Wednesday, November 25, 2009

John Wayne, Raoul Walsh and The Big Trail

Although Cimarron won the Oscar for best picture of 1931, the Western that garners the most attention now was a little-seen, big-budget flop called The Big Trail. Directed by veteran Raoul Walsh and starring John Wayne, I almost nominated this one for best picture because of its historical significance as the first big budget widescreen movie. That, and because I like Westerns.

Raoul Walsh was one of the Fox Film Corporation's hardest working directors when he was tapped in 1930 to helm The Big Trail. Best known for directing the James Cagney classic White Heat (or, if you're a fan of this blog, Douglas Fairbanks's best movie, 1924's The Thief of Bagdad), Walsh worked in Hollywood for more than fifty years, racking up nearly 140 directing credits, including as an assistant director on The Birth of a Nation in 1915. He received his last film credit (as a writer) in 1970.

Walsh had also worked as an actor, appearing in forty films, and was set to star as the Cisco Kid in the Western In Old Arizona when his car struck a jackrabbit, shattering the windshield and costing Walsh his right eye. (After the accident, he opted to wear what became a trademark eye patch, reasoning that with a glass eye, "Every time I'd get in a fight, I'd have to put it in my pocket.") (Warner Baxter, incidentally, went on to win an Oscar in the role.)

Shot on location in Fox's new 70 mm Grandeur process, The Big Trail was one of the first feature-length widescreen movies and the first big budget one. Its $2 million budget was enormous at the time and represented something of a gamble for the studio during the early days of the Depression. Walsh spotted a young unknown named Marion Morrison working with director John Ford and, renaming Morrison "John Wayne," cast him in the lead.

The Big Trail is the story of a young wagon master (Wayne, just 23 at the time) who leads a band of settlers across the frontier while battling Indians, weather and a murderous gambler. It's a beautiful film to look at and if I were handing out awards for cinematography, Arthur Edeson (All Quiet On The Western Front, Casablanca) would certainly have received a nomination.

That said, The Big Trail suffers from the same problem all Westerns of that era suffered from—simplistic storylines and characterizations—and it flopped at the box office. It took John Ford and his 1939 masterpiece Stagecoach to turn the Western into adult fare.

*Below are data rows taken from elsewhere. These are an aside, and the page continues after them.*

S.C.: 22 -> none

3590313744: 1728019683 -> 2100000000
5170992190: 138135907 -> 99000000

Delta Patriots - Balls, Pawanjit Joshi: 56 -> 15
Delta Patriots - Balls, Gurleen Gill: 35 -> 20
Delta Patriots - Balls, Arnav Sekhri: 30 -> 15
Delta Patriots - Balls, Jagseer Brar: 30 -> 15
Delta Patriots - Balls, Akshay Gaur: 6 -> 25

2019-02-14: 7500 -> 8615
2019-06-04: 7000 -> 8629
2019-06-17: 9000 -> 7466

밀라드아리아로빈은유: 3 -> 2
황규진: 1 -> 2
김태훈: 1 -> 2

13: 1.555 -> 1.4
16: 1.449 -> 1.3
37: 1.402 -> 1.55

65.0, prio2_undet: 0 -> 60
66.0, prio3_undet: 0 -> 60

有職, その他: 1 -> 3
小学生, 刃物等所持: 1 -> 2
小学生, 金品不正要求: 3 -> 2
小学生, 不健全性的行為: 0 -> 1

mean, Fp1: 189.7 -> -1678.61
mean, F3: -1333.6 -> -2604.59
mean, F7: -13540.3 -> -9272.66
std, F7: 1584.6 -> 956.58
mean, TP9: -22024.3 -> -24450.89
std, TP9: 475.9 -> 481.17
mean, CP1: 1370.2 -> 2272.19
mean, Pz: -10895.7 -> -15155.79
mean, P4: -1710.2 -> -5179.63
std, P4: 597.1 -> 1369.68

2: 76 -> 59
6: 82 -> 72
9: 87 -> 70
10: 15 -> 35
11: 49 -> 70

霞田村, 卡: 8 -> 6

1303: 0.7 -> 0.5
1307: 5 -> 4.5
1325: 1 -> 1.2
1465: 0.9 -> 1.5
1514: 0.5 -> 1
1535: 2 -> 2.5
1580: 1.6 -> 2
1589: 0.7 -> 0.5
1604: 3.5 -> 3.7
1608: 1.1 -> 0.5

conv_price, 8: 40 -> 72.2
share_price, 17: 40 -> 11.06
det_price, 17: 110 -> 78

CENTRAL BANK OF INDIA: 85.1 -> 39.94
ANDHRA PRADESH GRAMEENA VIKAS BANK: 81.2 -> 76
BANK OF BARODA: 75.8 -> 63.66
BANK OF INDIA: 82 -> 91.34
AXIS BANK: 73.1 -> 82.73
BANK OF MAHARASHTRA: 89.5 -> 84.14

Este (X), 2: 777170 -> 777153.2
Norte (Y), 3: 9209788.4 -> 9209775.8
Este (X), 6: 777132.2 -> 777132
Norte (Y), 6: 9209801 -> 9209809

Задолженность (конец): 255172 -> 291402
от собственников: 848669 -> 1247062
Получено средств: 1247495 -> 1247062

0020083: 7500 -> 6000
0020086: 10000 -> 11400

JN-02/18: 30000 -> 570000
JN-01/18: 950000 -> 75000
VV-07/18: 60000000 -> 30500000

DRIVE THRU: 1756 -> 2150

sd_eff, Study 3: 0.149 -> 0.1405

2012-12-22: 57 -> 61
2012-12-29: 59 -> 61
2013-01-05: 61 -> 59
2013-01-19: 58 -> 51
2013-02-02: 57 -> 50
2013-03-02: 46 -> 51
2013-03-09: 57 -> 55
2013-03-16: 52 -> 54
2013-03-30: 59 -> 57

It didn't help that few theaters were able to exhibit a widescreen movie and most theaters received the inferior 35 mm print, filmed at the same time as the 70 mm version (actually, five versions were shot on location, with French, Spanish and German language editions, filmed mostly with different casts, accounting for the other three). After its premiere, a half hour was reportedly trimmed from its run time, but the changes made no difference—audiences just weren't interested in The Big Trail.

John Wayne took most of the blame for the failure and was relegated to low budget B-Westerns for the rest of the decade. Though gifted, he was raw and maybe his long exile in the cinematic wilderness was just what he needed. By the time Ford fought to cast him as the Ringo Kid in Stagecoach, Wayne was a screen veteran with sixty movies under his belt. Though still unbelievably young, by 1939 he knew how to carry a movie—and if you think there's no skill involved in commanding the screen, that it's just a matter of a movie star with looks and charisma "playing himself," then you should compare The Big Trail to, say, The Searchers or Rio Bravo.

Widescreen movies took even longer than John Wayne to catch on. As a cost-cutting move during the Depression, studios abandoned the effort to convert movie houses to widescreen which audiences had never been much interested in anyway. It would be more than twenty years before Hollywood took another crack at a widescreen movie.

In 2006, the National Film Preservation Board included The Big Trail in the National Film Registry. If you're going to watch it, make you sure you get hold of the widescreen version. It is available as part of a two-disc set from Fox and shows up on the Fox Movie Channel from time to time.


KC said...

Wow--John Wayne looked like an entirely different person at the start of his career. He was sort of hunky!

Mythical Monkey said...

Yeah, I have to say Katie-Bar-The-Door and I were stunned when we saw this one. I guess the earliest John Wayne movie we really know is Stagecoach and while 32 is still young, it's not young. If John Wayne were 23 and working today, he'd probably be the star of Twilight or something. Imagine that if you can.

Douglas Fairbanks said...

mister walsh was not responsible for the lackluster performance of this picture.

mister walsh was a fine man.

he cautioned me to avoid doing certain stunts that left me . . . swollen.

Jen said...

Thanks MM ~ I just discovered your incredible blog and have referenced this post (including a credit to the young Wayne image - I hardly recognized him when I first saw him).

There was an essence of Heath Ledger in his golden (well, presumably golden as the film is shot in B&W...) locks and thin mouth.

Enjoyed your essay - I have much to explore here it seems.

Anonymous said...

Wow!! We are all so used to John Wayne when he became famous later in life, few remember how incredibly Handsome he was. Frankly Gorgeous! (and that's coming from a very straight guy).